The U.S. House of Representatives is expected to pass the Inflation Reduction Act today, which includes nearly $400 billion for clean energy initiatives. The legislation was approved by the Senate last weekend and, if signed into law, would be the country’s largest-ever investment in the fight against climate change.
University of Michigan experts are available to comment.
Barry Rabe is the J. Ira and Nicki Harris Family Professor of Public Policy at the Ford School of Public Policy and professor of political science and the environment. He studies U.S. climate policy, including issues of federal-state relations and the roles of respective branches of government. Rabe has written widely about these issues, including the evolution of the Clean Power Plan under President Obama and the subsequent Affordable Clean Energy Rule under President Trump, which are focal points in the current case. These are examined in his book, "Trump, the Administrative Presidency, and Federalism.”
"One major component of the legislation addresses methane, a major climate pollutant that has tended to get less attention than carbon dioxide until recently,” he said. "The new statute established a fee on methane releases from the oil and gas sector, designed to complement other regulatory policies that are being developed by the U.S. Environmental Protection Agency. With this step, the U.S. would join Norway as only the second major national producer of oil and gas to establish a tax or fee on methane emissions in an attempt to incentivize less waste.
"Methane has value as an energy source if captured, and its waste through venting and flaring has been a major contributor to American greenhouse gas emissions. The new federal methane fee is designed to work in tandem with federal and state regulations on methane to achieve significant reductions in this potent greenhouse gas. This increases the prospects that the United States could emerge as a global leader in this area.”
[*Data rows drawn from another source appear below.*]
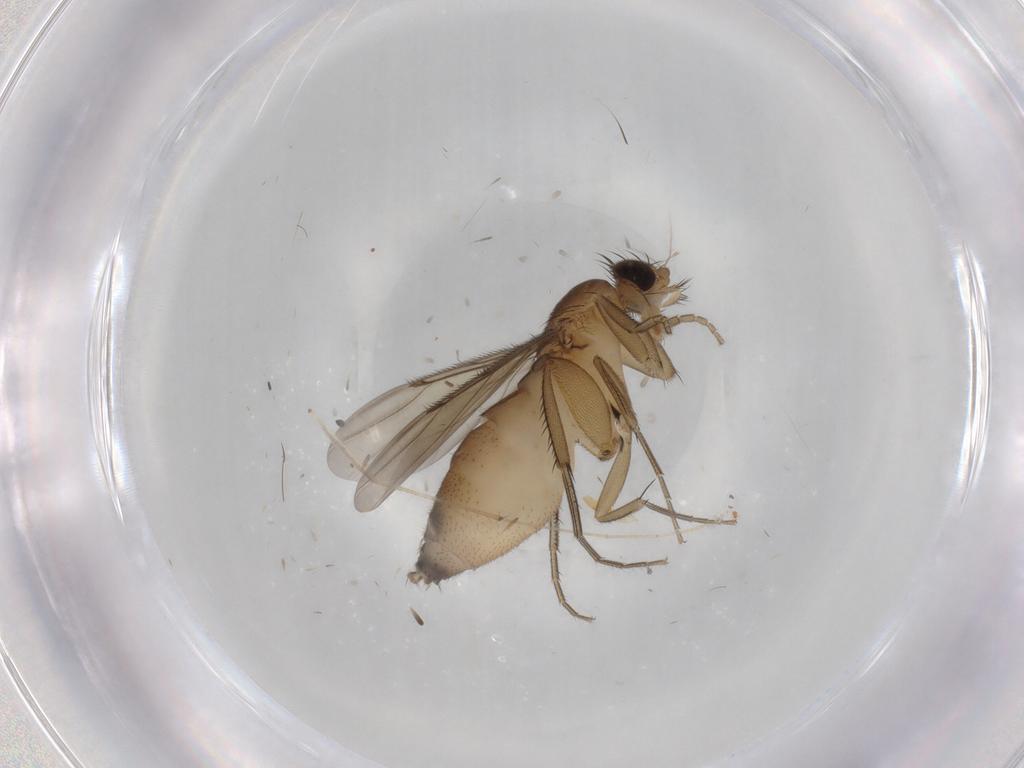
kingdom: Animalia
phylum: Arthropoda
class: Insecta
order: Diptera
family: Cecidomyiidae
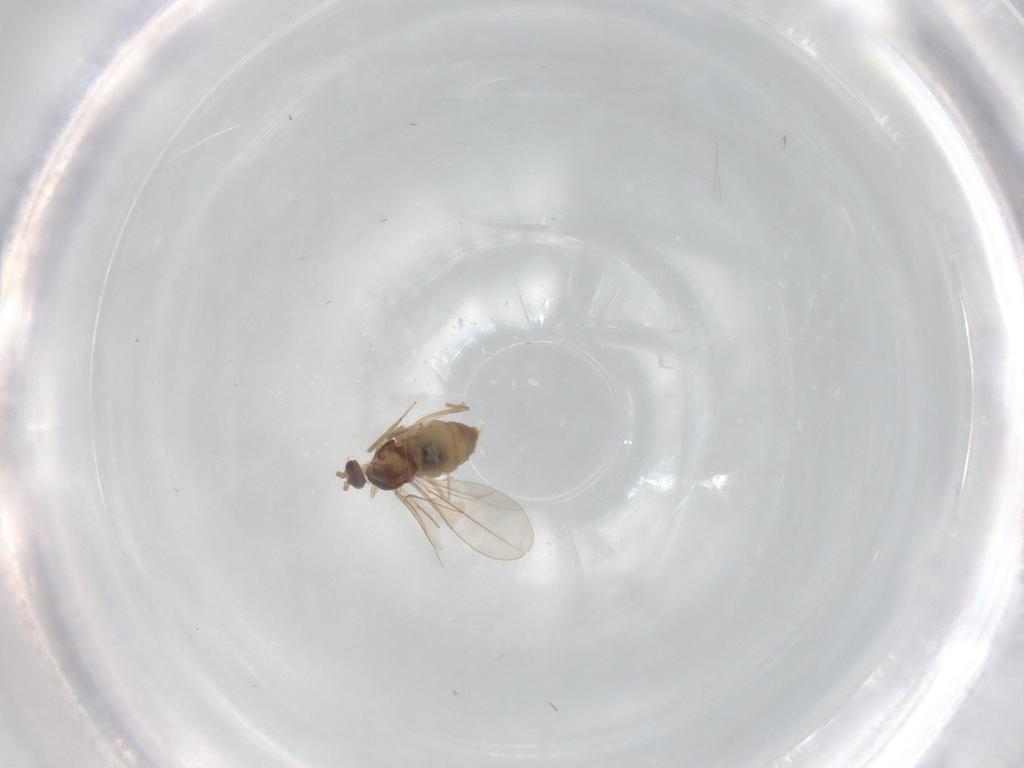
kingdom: Animalia
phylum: Arthropoda
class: Insecta
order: Diptera
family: Cecidomyiidae
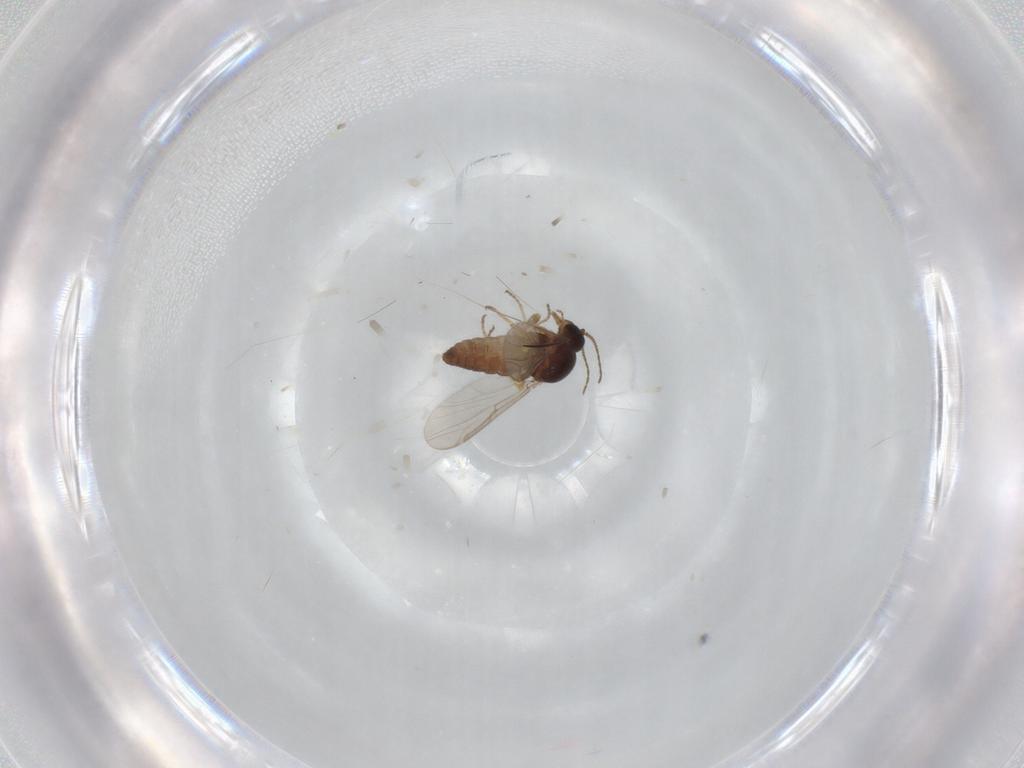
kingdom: Animalia
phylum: Arthropoda
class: Insecta
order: Diptera
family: Ceratopogonidae
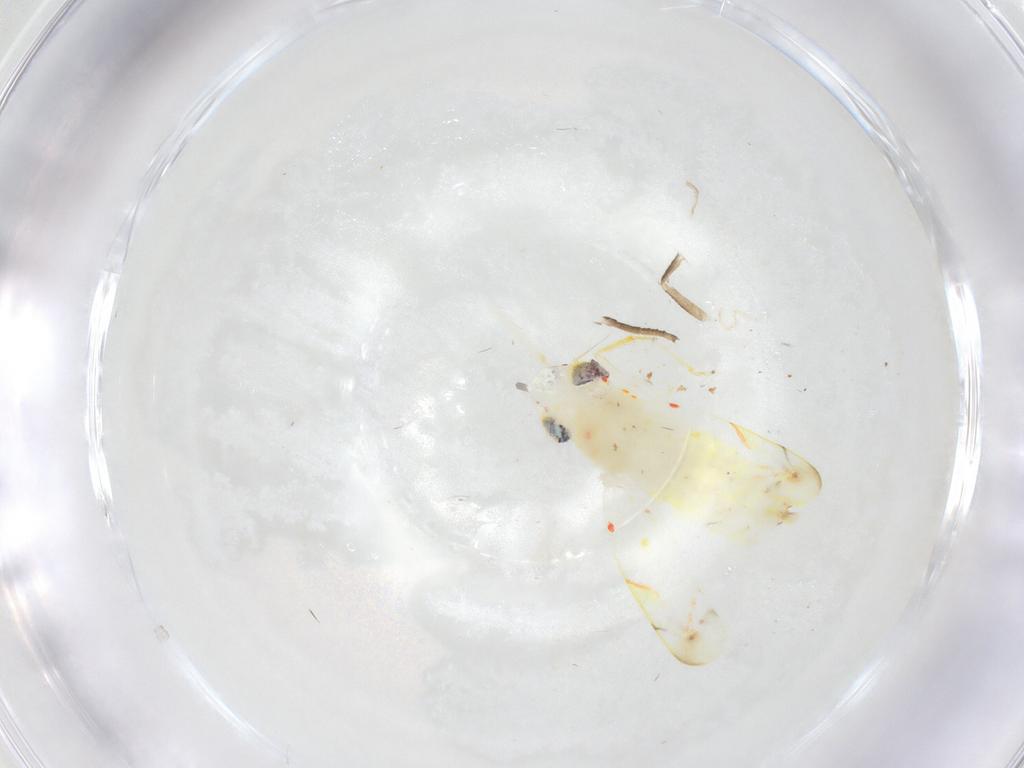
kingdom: Animalia
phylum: Arthropoda
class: Insecta
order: Hemiptera
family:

Drew Horning is special adviser to the U-M president for carbon neutrality and managing director of the Graham Sustainability Institute. He manages universitywide efforts to achieve carbon neutrality, and he previously served as administrative director for the U-M President’s Commission on Carbon Neutrality.
"The Inflation Reduction Act will play a critical role in accelerating the development and deployment of wide-ranging technological solutions that are needed to urgently address the global climate crisis,” he said. "This new federal investment should lead to breakthroughs and declining cost-curves that will be essential for institutions seeking to eliminate their greenhouse gas emissions. As U-M works toward universitywide carbon neutrality, I’m excited by the prospects of this legislation-for our university and others moving in a more sustainable direction.”
Richard Rood is a professor of climate and space sciences and engineering at the College of Engineering and professor at the School of Environment and Sustainability. He is an expert on U.S. weather modeling and can discuss the connection between weather, climate and society. He is also a co-principal investigator at the Great Lakes Integrated Sciences and Assessments, a federally funded partnership between U-M and Michigan State University.
"I am excited about the provisions of the Inflation Reduction Act, aka the ’Climate Bill,’” he said. "It is an interesting set of political compromises that should establish renewable energy and electrification of transportation as mainstream. It should accelerate current trends. There is investment in carbon capture and storage, which will be an important part of reducing carbon dioxide in the atmosphere. Also, it is a rare action at the national level that will help establish the U.S. as a credible actor on the international scale. This bill is an important start in reducing greenhouse gas emissions.”